When a new species emerges following adaptive changes to its local environment, the process of choosing a mate can help protect the new species’ genetic identity and increase the likelihood of its survival. But of the many observable traits in a potential mate, which particular traits does a female tend to prefer?
A new study from the National Institute for Mathematical and Biological Synthesis finds that a female’s mating decisions are largely based on traits that reflect fitness or those that help males perform well under the local ecological conditions.
Males’ bright colors, flashy ornaments, and elaborate songs are examples of fitness-related traits that females appear to have evolved to prefer, according to the study, which appears in the journal Ecology Letters.

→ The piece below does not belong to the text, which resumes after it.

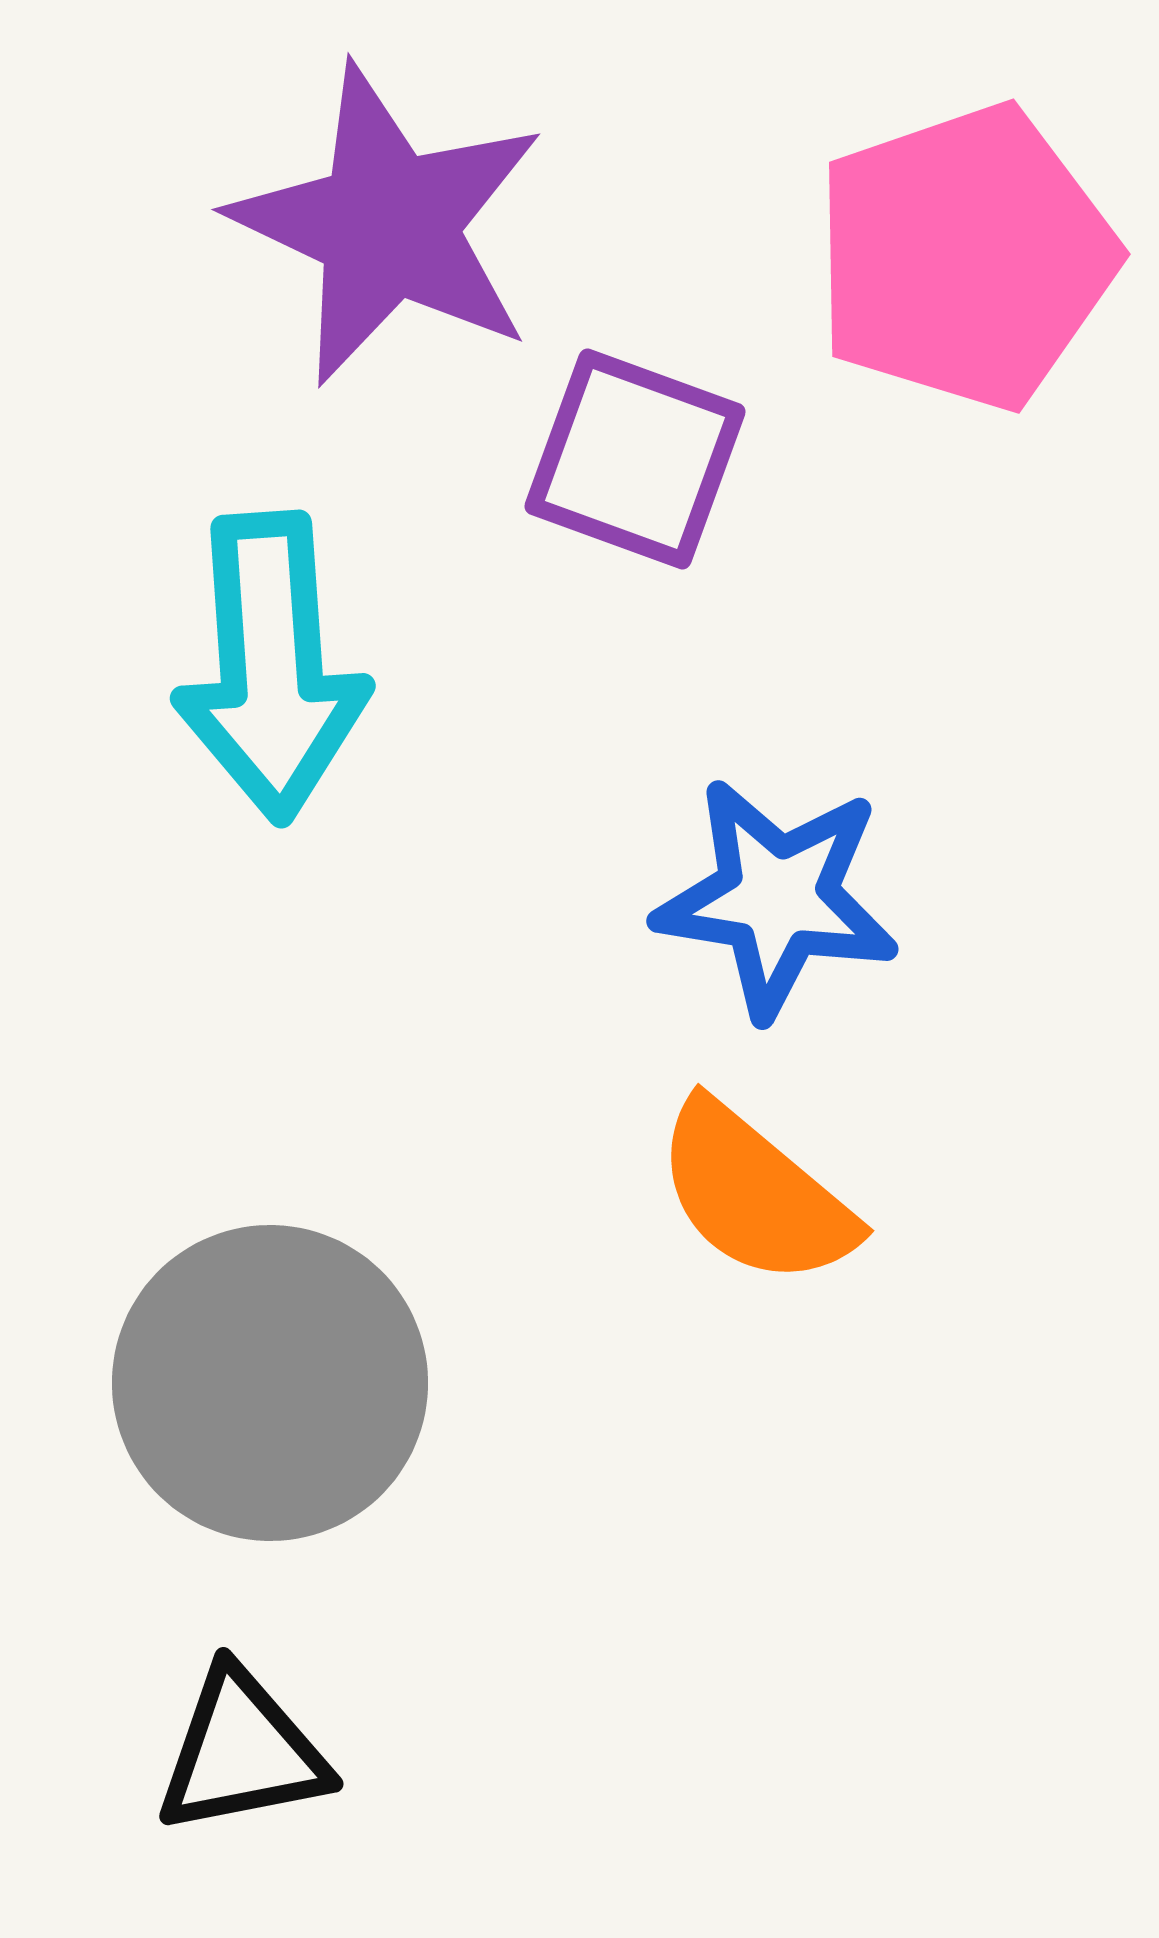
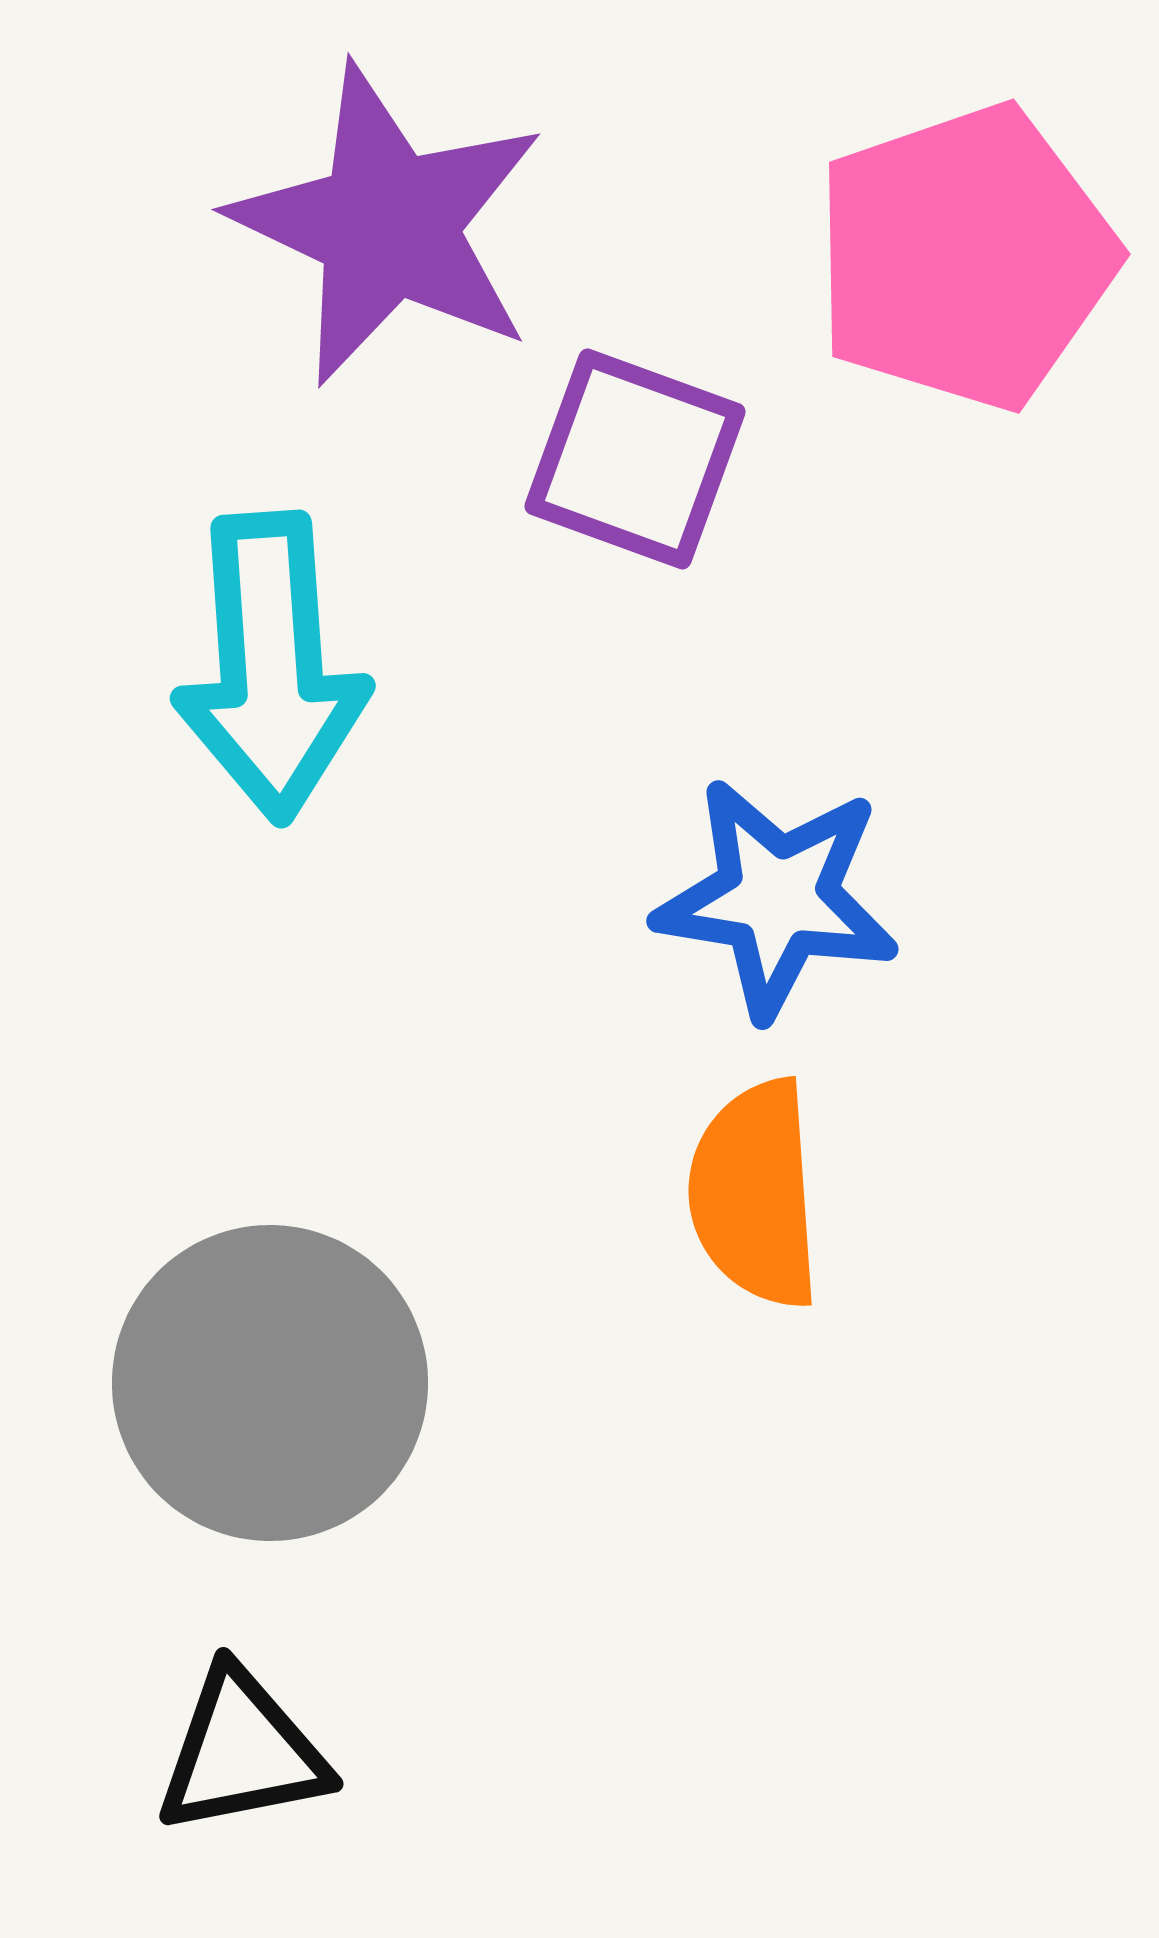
orange semicircle: rotated 46 degrees clockwise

An example of these fitness-related traits can be found in the tropical Heliconius butterfly, where diverging color patterns on the butterflies’ wings influence mate choice and hence divergence of populations. Another example are Darwin’s finches, whose beaks evolved over millions of years with changes in birdsong, an important mating signal, and thus contributed to the rise of new and distinct finch species.
The study settles a long debate in evolutionary biology about the surprising commonality of traits that play a crucial role in both survival and mate choice. It was previously thought that such traits were uncommon and were thus named “magic traits.” However, in unraveling the trick behind the so-called magic traits, the study predicts that these magic traits are far more common in nature than expected, and in fact, predicts that female mating preferences may reflect forces of natural selection that were in place during the origin of the species.
“Even if the link between survival and mate choice is not there to start with, it will probably evolve,” said lead author Xavier Thibert-Plante.
Understanding the biological basis of mating behavior is important because it can shed light on how species boundaries are formed and maintained.
“Mating preference is crucial for the evolution of new species because it reduces, and may in some cases eliminate hybridization, which can produce offspring of mixed ancestry, slowing down or reversing adaptation and differentiation among emerging species,” Thibert-Plante explained.